- **Exercise**: A word-for-word transcript of every entry is required.

- **Data records**:
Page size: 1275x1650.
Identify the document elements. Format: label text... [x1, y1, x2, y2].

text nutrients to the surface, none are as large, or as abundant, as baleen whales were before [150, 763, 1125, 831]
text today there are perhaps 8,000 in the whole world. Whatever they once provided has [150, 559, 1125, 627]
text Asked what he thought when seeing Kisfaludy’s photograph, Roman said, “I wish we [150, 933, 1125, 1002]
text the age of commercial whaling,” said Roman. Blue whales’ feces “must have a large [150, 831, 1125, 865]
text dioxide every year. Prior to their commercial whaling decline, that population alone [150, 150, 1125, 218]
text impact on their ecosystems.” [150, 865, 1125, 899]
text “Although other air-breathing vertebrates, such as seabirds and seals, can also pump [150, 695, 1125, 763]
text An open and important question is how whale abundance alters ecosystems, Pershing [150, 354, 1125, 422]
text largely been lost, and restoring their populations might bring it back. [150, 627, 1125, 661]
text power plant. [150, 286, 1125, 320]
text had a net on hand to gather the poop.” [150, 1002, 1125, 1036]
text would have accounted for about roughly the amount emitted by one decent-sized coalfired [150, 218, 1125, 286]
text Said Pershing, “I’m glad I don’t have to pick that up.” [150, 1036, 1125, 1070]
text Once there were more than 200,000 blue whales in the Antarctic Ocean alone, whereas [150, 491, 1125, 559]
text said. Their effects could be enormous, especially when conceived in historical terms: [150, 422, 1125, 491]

- **Task output**:
Page size: 1275x1650.
Identify the document elements. Format: label text... [x1, y1, x2, y2].

text nutrients to the surface, none are as large, or as abundant, as baleen whales were before [150, 763, 1125, 831]
text today there are perhaps 8,000 in the whole world. Whatever they once provided has [150, 559, 1125, 627]
text Asked what he thought when seeing Kisfaludy’s photograph, Roman said, “I wish we [150, 933, 1125, 1002]
text the age of commercial whaling,” said Roman. Blue whales’ feces “must have a large [150, 831, 1125, 865]
text dioxide every year. Prior to their commercial whaling decline, that population alone [150, 150, 1125, 218]
text impact on their ecosystems.” [150, 865, 1125, 899]
text “Although other air-breathing vertebrates, such as seabirds and seals, can also pump [150, 695, 1125, 763]
text An open and important question is how whale abundance alters ecosystems, Pershing [150, 354, 1125, 422]
text largely been lost, and restoring their populations might bring it back. [150, 627, 1125, 661]
text power plant. [150, 286, 1125, 320]
text had a net on hand to gather the poop.” [150, 1002, 1125, 1036]
text would have accounted for about roughly the amount emitted by one decent-sized coalfired [150, 218, 1125, 286]
text Said Pershing, “I’m glad I don’t have to pick that up.” [150, 1036, 1125, 1070]
text Once there were more than 200,000 blue whales in the Antarctic Ocean alone, whereas [150, 491, 1125, 559]
text said. Their effects could be enormous, especially when conceived in historical terms: [150, 422, 1125, 491]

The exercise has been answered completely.